Treasury ministers met 102 times with private finance and its lobbyists, equating to 40.5% of the 252 external meetings they had between January and March this year. This represents a slight uptick on the 39% and 38.3% of meetings which Positive Money found private finance secured in 2023 and 2022, respectively, and a marked increase on the 30.5% the sector scored over 2021 and 2020. 

The ministers in question - including Jeremy Hunt, Laura Trott, and Bim Afolami - met to discuss a range of issues, from cryptoassets to the competitiveness of the UK financial sector, whilst the Conservative government still controlled the country’s purse strings.

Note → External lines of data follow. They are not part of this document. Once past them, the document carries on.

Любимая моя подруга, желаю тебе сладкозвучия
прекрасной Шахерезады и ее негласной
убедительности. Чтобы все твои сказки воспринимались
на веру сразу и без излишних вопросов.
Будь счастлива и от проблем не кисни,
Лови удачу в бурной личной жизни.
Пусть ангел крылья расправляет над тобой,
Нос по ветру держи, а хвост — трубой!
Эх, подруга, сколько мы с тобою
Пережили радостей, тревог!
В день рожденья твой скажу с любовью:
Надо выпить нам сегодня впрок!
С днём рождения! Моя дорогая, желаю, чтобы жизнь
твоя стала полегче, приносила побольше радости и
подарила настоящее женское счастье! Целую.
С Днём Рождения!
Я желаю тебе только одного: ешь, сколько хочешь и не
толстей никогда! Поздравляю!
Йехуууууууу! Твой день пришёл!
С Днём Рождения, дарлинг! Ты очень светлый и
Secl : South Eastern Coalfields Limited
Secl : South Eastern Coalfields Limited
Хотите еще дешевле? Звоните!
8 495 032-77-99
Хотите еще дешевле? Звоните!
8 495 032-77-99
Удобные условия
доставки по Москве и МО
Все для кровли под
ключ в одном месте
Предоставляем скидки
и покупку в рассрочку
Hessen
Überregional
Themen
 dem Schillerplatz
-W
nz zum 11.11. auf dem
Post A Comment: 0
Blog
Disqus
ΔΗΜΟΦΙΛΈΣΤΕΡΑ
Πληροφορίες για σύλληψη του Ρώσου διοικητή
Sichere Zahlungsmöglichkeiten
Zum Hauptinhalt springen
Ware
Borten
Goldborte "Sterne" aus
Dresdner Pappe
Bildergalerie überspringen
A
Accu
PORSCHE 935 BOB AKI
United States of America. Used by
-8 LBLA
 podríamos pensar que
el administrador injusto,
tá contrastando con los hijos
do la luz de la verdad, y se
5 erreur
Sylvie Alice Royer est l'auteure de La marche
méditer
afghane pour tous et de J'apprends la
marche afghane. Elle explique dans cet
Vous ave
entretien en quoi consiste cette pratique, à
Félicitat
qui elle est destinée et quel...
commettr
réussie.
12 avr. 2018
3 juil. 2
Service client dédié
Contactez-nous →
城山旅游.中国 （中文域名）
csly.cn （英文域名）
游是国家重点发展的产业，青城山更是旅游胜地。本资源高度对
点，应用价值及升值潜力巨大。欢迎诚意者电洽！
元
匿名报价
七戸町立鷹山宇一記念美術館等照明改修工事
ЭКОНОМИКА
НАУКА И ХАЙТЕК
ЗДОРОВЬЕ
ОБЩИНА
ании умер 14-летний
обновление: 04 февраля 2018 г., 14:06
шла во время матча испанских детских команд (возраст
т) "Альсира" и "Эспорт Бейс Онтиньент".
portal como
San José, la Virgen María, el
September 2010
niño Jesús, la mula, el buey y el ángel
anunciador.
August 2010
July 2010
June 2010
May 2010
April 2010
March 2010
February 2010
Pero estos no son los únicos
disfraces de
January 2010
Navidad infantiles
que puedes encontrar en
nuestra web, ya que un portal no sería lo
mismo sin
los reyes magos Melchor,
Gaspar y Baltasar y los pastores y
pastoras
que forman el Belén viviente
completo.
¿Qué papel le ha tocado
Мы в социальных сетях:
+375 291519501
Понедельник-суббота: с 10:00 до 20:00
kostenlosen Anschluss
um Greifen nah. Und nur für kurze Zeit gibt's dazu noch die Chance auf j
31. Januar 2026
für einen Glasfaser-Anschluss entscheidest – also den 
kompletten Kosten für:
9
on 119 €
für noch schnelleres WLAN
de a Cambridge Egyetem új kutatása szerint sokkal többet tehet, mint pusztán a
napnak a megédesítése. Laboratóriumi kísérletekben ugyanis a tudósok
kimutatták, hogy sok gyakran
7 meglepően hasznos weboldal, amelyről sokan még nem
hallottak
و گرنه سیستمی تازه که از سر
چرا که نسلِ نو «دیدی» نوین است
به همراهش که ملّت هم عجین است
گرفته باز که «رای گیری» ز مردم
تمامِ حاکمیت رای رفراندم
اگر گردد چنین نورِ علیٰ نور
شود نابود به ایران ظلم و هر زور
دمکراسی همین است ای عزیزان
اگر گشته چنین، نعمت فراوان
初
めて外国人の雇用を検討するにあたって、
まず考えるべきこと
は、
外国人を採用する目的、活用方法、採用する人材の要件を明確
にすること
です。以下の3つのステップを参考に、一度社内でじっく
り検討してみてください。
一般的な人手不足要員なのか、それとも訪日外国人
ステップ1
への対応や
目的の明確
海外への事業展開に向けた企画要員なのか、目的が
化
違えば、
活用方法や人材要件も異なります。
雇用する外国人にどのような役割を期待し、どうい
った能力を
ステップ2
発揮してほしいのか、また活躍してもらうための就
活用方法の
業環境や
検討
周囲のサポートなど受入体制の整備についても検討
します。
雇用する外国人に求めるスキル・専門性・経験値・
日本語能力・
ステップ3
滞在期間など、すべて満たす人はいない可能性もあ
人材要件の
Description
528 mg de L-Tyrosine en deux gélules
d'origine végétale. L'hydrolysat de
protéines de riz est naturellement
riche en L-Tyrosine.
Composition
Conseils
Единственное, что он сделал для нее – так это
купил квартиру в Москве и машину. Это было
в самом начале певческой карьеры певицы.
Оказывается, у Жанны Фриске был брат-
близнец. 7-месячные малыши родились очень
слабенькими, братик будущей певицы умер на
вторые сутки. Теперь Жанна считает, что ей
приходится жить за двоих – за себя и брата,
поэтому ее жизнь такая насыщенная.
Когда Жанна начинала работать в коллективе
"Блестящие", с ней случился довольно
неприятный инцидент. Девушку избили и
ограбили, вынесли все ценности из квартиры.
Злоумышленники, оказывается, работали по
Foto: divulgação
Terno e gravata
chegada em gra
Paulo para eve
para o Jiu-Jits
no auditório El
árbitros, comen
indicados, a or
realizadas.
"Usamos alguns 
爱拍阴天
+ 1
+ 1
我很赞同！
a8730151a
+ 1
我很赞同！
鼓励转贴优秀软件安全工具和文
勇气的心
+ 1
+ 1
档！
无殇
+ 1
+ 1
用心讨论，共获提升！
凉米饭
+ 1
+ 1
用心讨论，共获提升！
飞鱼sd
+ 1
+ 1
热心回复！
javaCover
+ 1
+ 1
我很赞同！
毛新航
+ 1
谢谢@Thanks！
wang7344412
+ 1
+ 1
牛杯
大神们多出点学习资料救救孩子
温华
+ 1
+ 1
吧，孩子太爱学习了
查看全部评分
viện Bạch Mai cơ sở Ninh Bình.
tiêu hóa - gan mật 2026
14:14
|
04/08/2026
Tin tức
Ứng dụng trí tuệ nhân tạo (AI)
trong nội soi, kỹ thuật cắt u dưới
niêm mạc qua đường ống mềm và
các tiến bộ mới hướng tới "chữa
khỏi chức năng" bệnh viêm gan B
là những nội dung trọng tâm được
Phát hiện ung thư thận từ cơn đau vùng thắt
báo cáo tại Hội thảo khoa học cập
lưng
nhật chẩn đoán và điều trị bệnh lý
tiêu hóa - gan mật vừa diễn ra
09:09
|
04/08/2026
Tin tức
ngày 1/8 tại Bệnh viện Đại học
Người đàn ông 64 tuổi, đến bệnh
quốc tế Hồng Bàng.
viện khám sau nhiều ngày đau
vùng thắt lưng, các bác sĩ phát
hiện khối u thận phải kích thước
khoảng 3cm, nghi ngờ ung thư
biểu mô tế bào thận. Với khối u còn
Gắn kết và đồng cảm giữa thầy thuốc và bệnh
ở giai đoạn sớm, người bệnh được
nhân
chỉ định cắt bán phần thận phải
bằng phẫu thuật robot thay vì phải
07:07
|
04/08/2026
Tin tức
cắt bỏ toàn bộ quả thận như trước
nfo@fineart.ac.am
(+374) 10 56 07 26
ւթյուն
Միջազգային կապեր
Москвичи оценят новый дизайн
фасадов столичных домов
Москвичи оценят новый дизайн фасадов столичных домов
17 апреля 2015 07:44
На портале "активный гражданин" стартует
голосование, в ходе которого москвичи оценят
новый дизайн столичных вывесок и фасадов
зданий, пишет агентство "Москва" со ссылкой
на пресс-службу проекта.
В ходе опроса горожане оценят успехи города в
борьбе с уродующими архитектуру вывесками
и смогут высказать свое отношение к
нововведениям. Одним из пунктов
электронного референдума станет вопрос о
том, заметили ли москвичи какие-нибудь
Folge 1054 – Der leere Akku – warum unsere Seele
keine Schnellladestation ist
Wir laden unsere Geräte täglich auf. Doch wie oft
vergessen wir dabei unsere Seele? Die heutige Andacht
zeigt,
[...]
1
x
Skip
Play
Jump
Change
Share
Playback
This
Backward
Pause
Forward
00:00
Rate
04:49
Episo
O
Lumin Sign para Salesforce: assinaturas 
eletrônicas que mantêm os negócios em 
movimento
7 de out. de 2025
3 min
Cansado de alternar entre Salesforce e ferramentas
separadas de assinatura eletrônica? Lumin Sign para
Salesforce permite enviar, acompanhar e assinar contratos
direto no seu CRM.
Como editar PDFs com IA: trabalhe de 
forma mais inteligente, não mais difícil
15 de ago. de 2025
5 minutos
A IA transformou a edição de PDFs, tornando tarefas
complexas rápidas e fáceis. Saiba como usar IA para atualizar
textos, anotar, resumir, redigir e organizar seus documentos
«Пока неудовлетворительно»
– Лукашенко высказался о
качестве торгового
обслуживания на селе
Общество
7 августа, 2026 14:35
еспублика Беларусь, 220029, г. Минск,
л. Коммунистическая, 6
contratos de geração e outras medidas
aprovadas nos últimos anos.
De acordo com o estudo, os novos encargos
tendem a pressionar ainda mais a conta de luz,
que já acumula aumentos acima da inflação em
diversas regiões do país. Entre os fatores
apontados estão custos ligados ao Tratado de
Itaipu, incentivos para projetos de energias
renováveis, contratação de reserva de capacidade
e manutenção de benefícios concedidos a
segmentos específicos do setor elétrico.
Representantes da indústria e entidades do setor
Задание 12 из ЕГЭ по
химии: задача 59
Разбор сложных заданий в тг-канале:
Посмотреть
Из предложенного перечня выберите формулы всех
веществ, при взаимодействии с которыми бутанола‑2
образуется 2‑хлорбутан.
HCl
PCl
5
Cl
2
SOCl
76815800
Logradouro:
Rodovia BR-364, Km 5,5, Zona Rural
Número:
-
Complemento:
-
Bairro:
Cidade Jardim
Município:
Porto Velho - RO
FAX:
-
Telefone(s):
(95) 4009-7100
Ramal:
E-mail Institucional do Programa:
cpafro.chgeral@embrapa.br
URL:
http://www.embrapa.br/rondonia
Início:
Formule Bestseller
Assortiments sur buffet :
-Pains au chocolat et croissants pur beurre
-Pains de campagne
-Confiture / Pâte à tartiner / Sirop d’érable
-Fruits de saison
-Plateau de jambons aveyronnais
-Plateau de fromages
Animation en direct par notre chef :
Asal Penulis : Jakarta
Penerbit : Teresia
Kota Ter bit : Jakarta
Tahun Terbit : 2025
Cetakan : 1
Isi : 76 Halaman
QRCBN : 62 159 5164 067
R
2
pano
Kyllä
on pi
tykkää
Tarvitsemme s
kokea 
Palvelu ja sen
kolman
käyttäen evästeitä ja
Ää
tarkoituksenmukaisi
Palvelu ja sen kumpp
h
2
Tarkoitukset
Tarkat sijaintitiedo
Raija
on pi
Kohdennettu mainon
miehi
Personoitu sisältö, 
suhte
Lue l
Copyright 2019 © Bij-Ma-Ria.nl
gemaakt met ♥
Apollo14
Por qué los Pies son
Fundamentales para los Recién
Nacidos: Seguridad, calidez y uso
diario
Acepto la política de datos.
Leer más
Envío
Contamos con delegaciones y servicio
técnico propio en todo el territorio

While dominating meetings, banks have managed to secure tax cuts and resist calls for windfall taxes on the record profits they’ve made at the public’s expense from higher interest rates.

Now banks are reportedly intensifying lobbying efforts in response to speculation that the new Labour government is considering higher taxes on banks in the October Budget. Positive Money has previously calculated that a windfall tax on banks at the 35% rate implemented on oil and gas companies would generate £14 billion from just the 2023 profits of the “big four” UK banks: HSBC, Barclays, NatWest and Lloyds. 

Positive Money’s Chloe Musto, author of the research, said:

“The last government gave unequal attention to the City of London at the expense of the wider economy; this new government can’t make the same mistake.

“We don’t know how many meetings the finance sector has secured with the current government yet, but if recent appointments to public positions are anything to go by, banks and their lobbyists have ready access to policymakers.

“This government cannot let the finance sector talk it out of fair taxes behind closed doors. A windfall tax on banks would redress the unequal impact higher rates have had on households, who don’t have the luxury of one-on-one time with the Chancellor to recount the impact soaring borrowing costs have had on them.

“New ministers would do well to remember it was a lax approach to the City that ultimately cost the last Labour government the public’s trust.”